Margaret Atwood has always taken a jaundiced view of human nature. Back when her mordant observations about marriage and other relations between the sexes had her marked down as a feminist, she took pains to fire off several novels in a row featuring weak, manipulative, dishonest and outright bad women, partly to prove that her skepticism was distributed fairly. She has always been of the opinion that people are a mixed bag of the occasionally decent and the frequently mendacious and that there's not much anyone can do to change that fact.
With "Oryx and Crake," her newest novel and a foray into the realm of speculative fiction much like her 1985 hit, "The Handmaid's Tale," Atwood contemplates the possibility that we soon might be able to do just that: alter human nature. It's a novel spurred in part by recent developments in genetic engineering and species design, some of which (like the splicing of spider genes into goats in order to transform their milk into a superfiber) are milestones of the past for her characters. Perhaps "character" would be more accurate, since her hero, Snowman (formerly known as Jimmy), is the last man on earth.
Sort of. Snowman lives on the outskirts of a village inhabited by a placid people who eat grass, are impervious to the brutal, unfiltered ultraviolet radiation of the sun and have no facial hair. They've got some pretty strange, if ultimately highly practical, mating habits as well. These are the Crakers, and they're not human, or not quite. They're the creations of a master genetic engineer named Crake, who was once Snowman's best friend, back when Snowman's name was still Jimmy. "Oryx and Crake" alternates between memories of Jimmy's youth and early adulthood in the dystopian world where he and Crake grew up and an account of Snowman's efforts to survive in the environmentally devastated and creepily unpopulated (unless you count the Crakers) world it has become.
"Oryx and Crake" is itself a mixed bag, but like most middling Atwood novels, it's still more entertaining than many other writers' best efforts.

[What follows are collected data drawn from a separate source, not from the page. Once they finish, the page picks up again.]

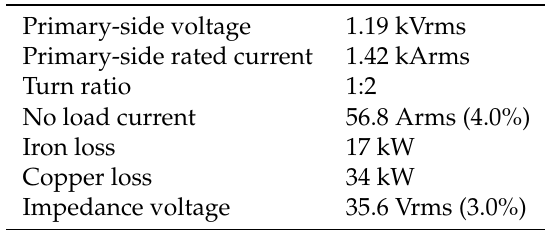
Table 3. Data for the matching transformers (MTs) used in Figure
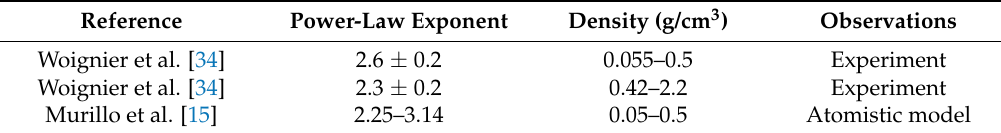
Table 2. Exponent for the power law relation between yield strength and density of porous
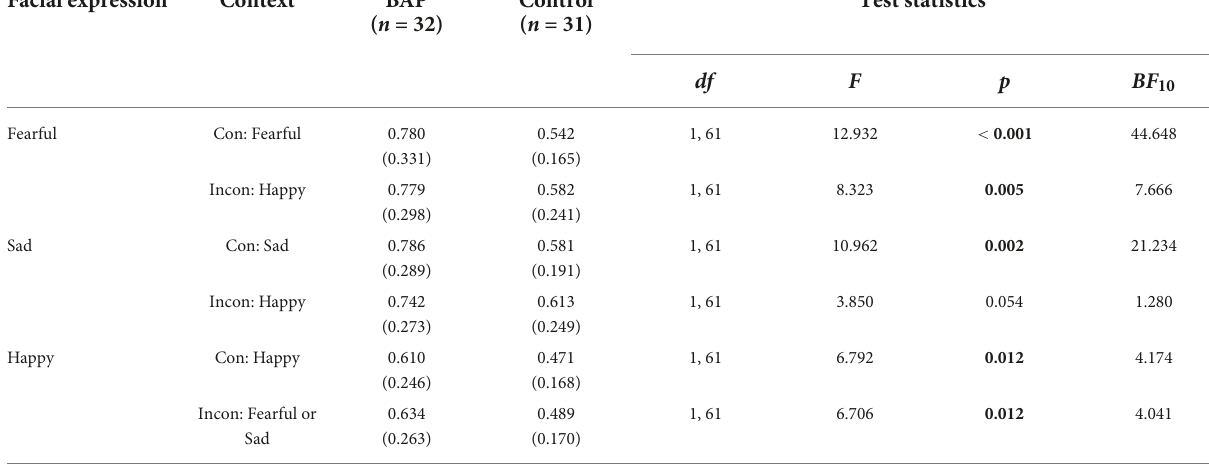
TABLE 2 Mean (SD) of reaction time (in s) under each emotion and congruence condition for the groups. Facial expression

An average schlub (Crake calls him a "dull normal") whose very lack of exceptional talent or intelligence makes him a good custodian for the Crakers, Jimmy doesn't seem to kindle Atwood's interest as much as the oddballs she usually picks for protagonists. Crake and Oryx, a former child prostitute that both men seem to love, are more intriguing, but far enough beyond Jimmy's ken that they can't be clearly seen. Character isn't this novel's strong suit.
Instead, it offers a cascade of Atwoodian jokes and riffs on the preoccupations of late capitalism; she takes our already wanton society and turns the decadence up to 11. Crake and Jimmy squander their adolescence holed up in their rooms, smoking pot and playing games with titles like Extinctathon and Barbarian Stomp ("Jimmy could sometimes win at Kwicktime Osama ... as long as Crake played the Infidel Side"). They also troll the Web, checking out porn sites like HottTotts, which shows "real sex tourists, filmed while doing things they'd be put in jail for back in their home countries," and other assorted vile spectacles: "animal snuff sites, Felicia's Frog Squash and the like," "hedsoff.com, which played live coverage of executions in Asia," and the self-explanatory deathrowlive.com.

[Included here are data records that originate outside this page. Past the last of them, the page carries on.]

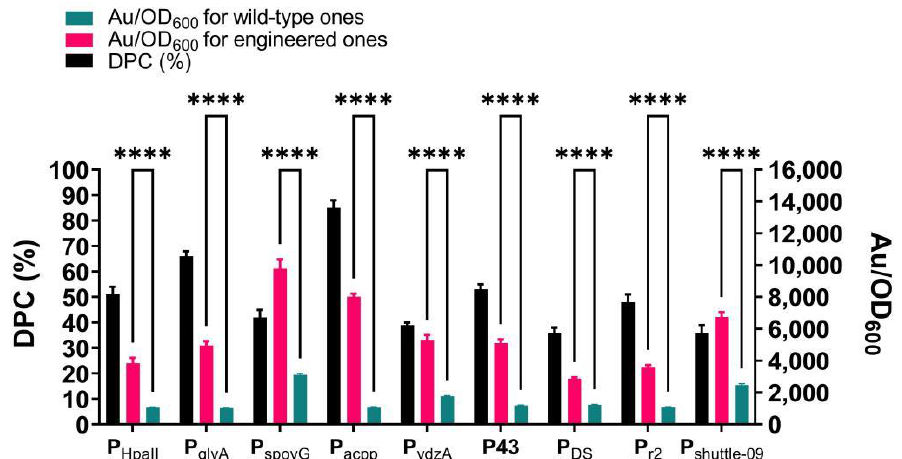
Figure 7. Characterization of DPC and expression strength of different promoters inserted with UP5-2P. Au—Arbitrary unit. Au is Arbitrary unit. Results are expressed as mean of replicates; columns with **** represent statistically significant differences between groups at p < 0.0001.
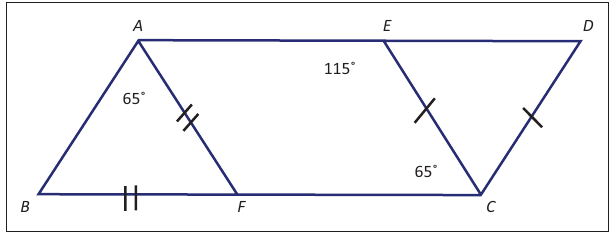
FIGURE 4: Proving a quadrilateral to be a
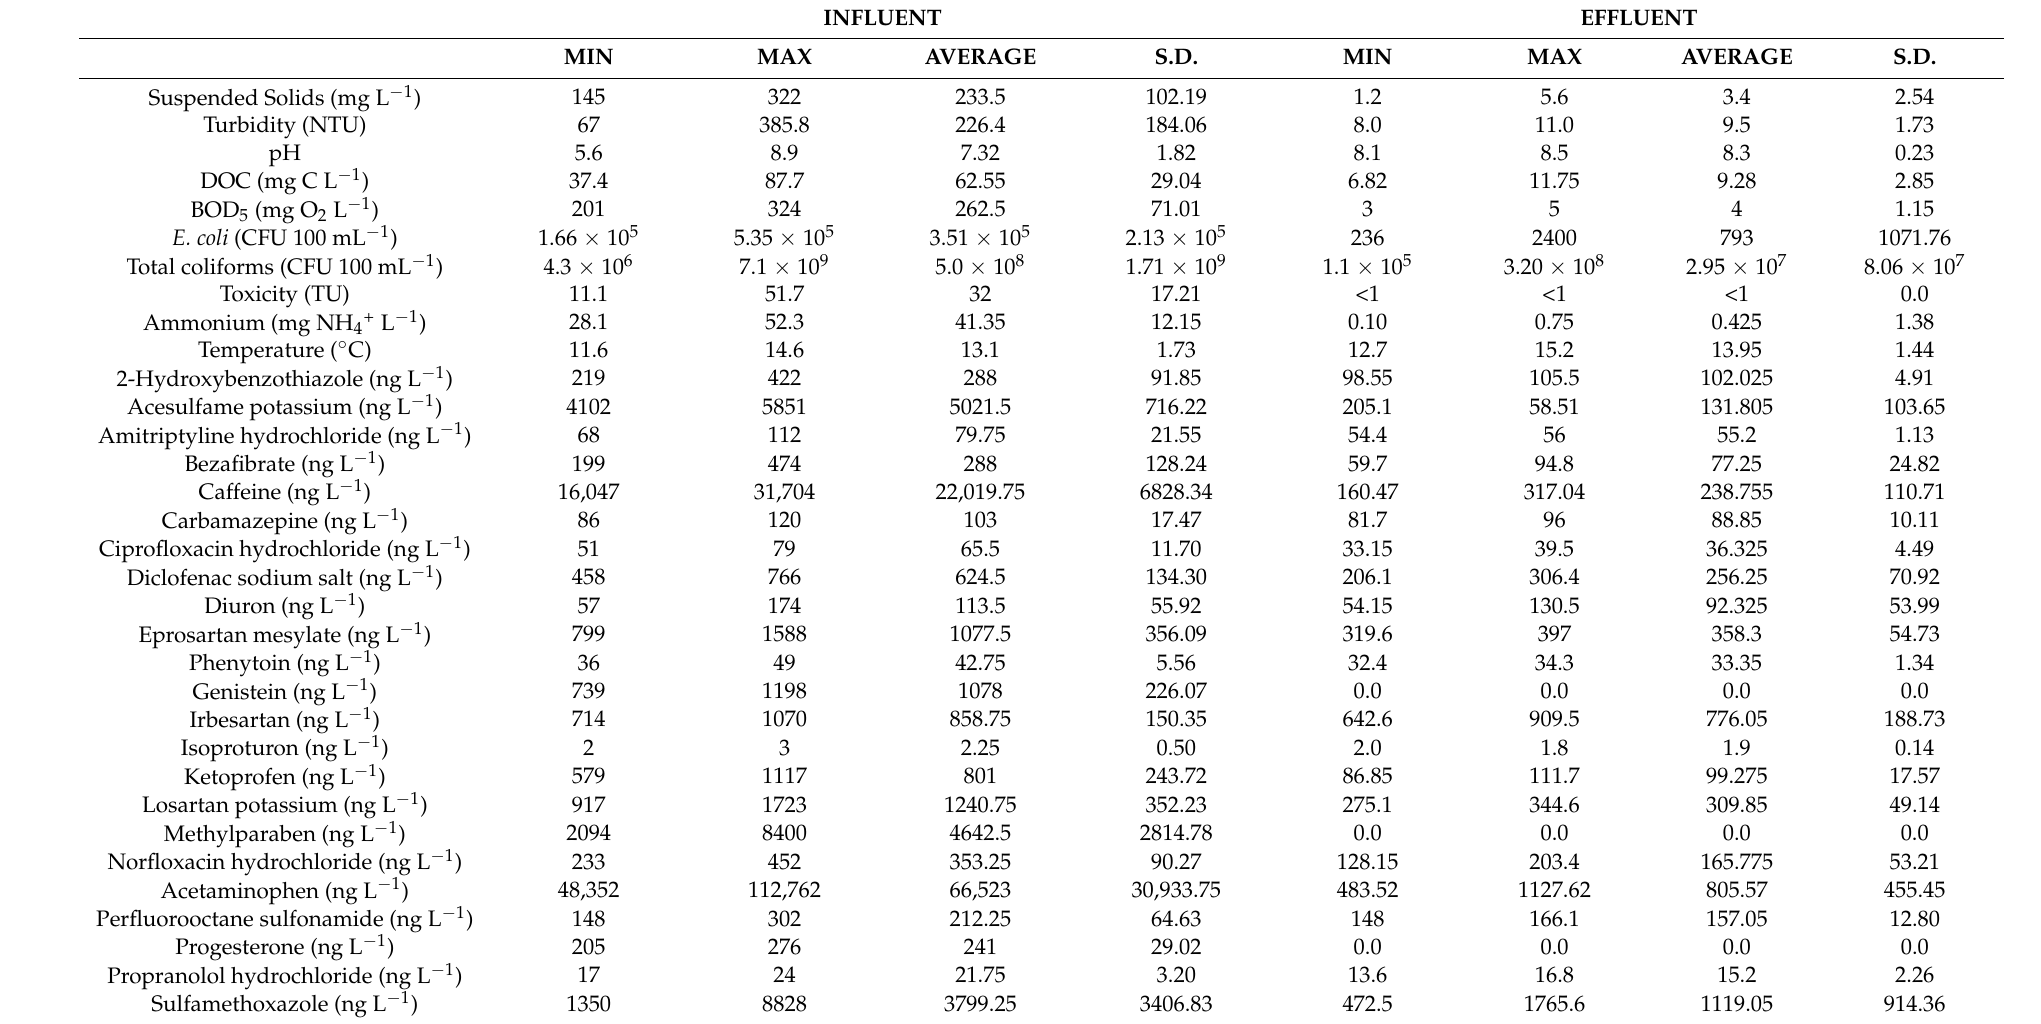
Table 3. Physicochemical characterization of the treated wastewater at Galindo WWTP (May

They savor these delights from the security of elite corporate compounds (the lesser mortals live outside, in what's left of the cities, now called "plebeland"). Absent any greater governmental authority, public life is a free-for-all of industrial sabotage, and as a result most livestock has been killed off by either environmental degradation or deliberately planted diseases. People eat SoyOBoy burgers and Sveltana No-Meat Cocktail Sausages. Crake, a genius, goes off to work at the Watson-Crick Institute, which creates something called a ChickieNob, a "large, bulblike object" that turns out to be a chicken consisting of nothing but breasts. Jimmy gets shunted off to the hilariously decrepit Martha Graham Academy, where what's left of those who care about the arts huddle behind a "gruesome statue" of "some gory old dance goddess of the 20th century who'd apparently mowed quite a swath in her day."
While this retrospective story line winds its way to the apocalypse that has depopulated the world, Snowman decides to make the perilous journey to a deserted compound in search of supplies. This quest makes for a fine little adventure story, complete with confrontations with feral pigoons and wolvogs (genetically modified pigs and dogs) and hairbreadth escapes. These aren't the kind of scenes you expect from an upscale literary novelist like Atwood, and they're expertly executed. The author's tendency to understate her novels' deepest questions -- Is Crake evil or the planet's benefactor? Are the Crakers really an improvement on humanity? -- makes "Oryx and Crake" seem lighter than it is, a semi-frothy amalgam of social satire and ripping yarn. Yet the world it postulates is so much more plausible than that of "The Handmaid's Tale" it would be foolish to laugh it off. The joke might turn out to be on us.